You could just use sports chalk it's great for grip


----------



## BrotherIron (Jul 12, 2021)

They are 2 totally different lifts.  Hex is more of a leg press and the straight bar is a hip hinge.  Both can be used to build strength.  Hex bar also generally has the lifter start in a higher starting position. 

I wouldn't say hex bar is better for athletes.  It's easier to learn and easier to master which is why so many coaches teach it (several friends of mine are collegiate strength coaches).  The extension from the hip hinge I would argue is better for football players, track and field athletes, etc. but it's more difficult to teach which means has an increased risk of injury.

Train both and see which one allows you to lift more.  I'd wager it's the hex bar.


----------



## AJ224 (Jul 12, 2021)

I'd say hexbar also my deadlift got in dat 600+range superfast on the hex bar but haven't tried straighbar in months but when I left it my DL was 550 last time I did straight bar thx for the reply so I guess it's no true definitive answer


----------



## eazy (Jul 12, 2021)

AJ224 said:


> I'd say hexbar also my deadlift got in dat 600+range superfast on the hex bar but haven't tried straighbar in months but when I left it my DL was 550 last time I did straight bar thx for the reply so I guess it's no true definitive answer


there's an answer. you are stronger on hex.  you start in a higher position. your hands are in a better position to hold the bar. you're standing up, not hinging backward pulling against your shins with the bar out in front of you.


----------



## AJ224 (Jul 12, 2021)

So it since that's the case the guy lifting on a straight bar would be more impressive seeing that hes at a disadvantage position wise? It's a greater range of motion on the straight???


----------



## eazy (Jul 12, 2021)

AJ224 said:


> So it since that's the case the guy lifting on a straight bar would be more impressive seeing that hes at a disadvantage position wise? It's a greater range of motion on the straight???


600lbs on a straight bar is more impressive to ME than 600 lbs on a hex bar.

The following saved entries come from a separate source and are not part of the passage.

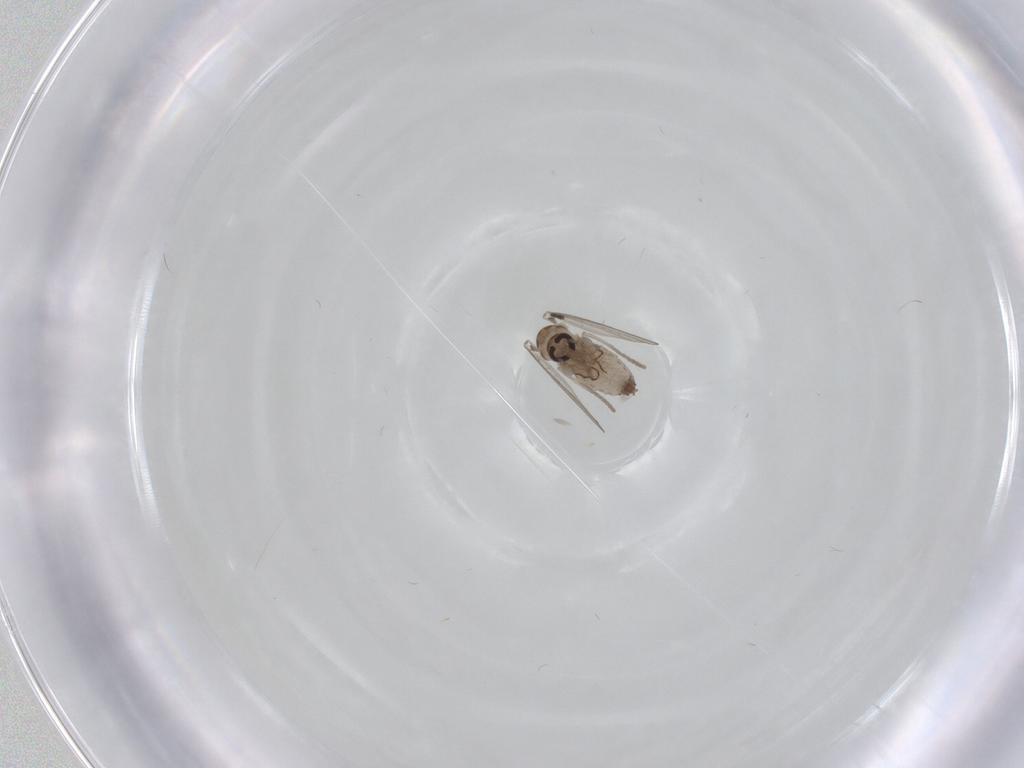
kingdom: Animalia
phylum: Arthropoda
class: Insecta
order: Diptera
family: Psychodidae
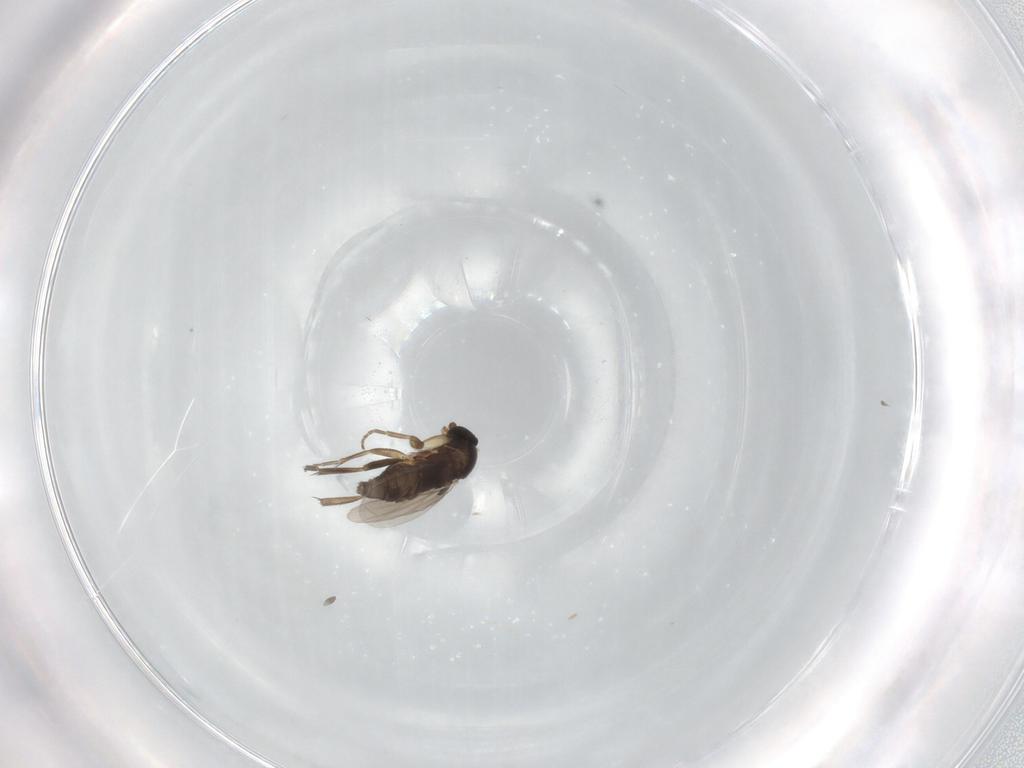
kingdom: Animalia
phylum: Arthropoda
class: Insecta
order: Diptera
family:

There are no hex bars at a powerlifting meet.


----------



## AJ224 (Jul 12, 2021)

I completely understand where u coming from


----------



## eazy (Jul 12, 2021)

AJ224 said:


> I completely understand where u coming from


what do you squat and bench? how tall are you? what do you weigh? what do you do for programming? you're stronger than average.


----------



## AJ224 (Jul 12, 2021)

Well rite now my max bench is 365 iv seem to hit a major plateau it's been stuck at 365 for months now and I stopped squatting for a while now I hate the movement I'm 6'0last time I was on a scale I was 250 but that was also a few months ago i feel like I have lost weight since then cuz my pants are getting baggy on me and iv been training for about 2 years now


----------



## Trendkill (Jul 12, 2021)

as others have said it's not even the same lift.  The hex bar puts a lifter in a far more advantageous position.  The bar is directly in line with the center of the body and the starting position is considerably higher.  I would not even consider the hex bar deadlift as a form of a deadlift.  It's that different.  Much greater strength is required for the traditional straight bar deadlift especially in the lower back and hamstrings.


----------



## AJ224 (Jul 12, 2021)

Thx for the reply


----------



## snake (Dec 23, 2021)

Both. Next question.


----------



## Perrin Aybara (Dec 23, 2021)

If a guy could pull 600lbs on a straight bar I'd be surprised if he couldn't pull 650+ on a hex bar.


----------



## Valdosta (Dec 24, 2021)

hex bar = ego lift


----------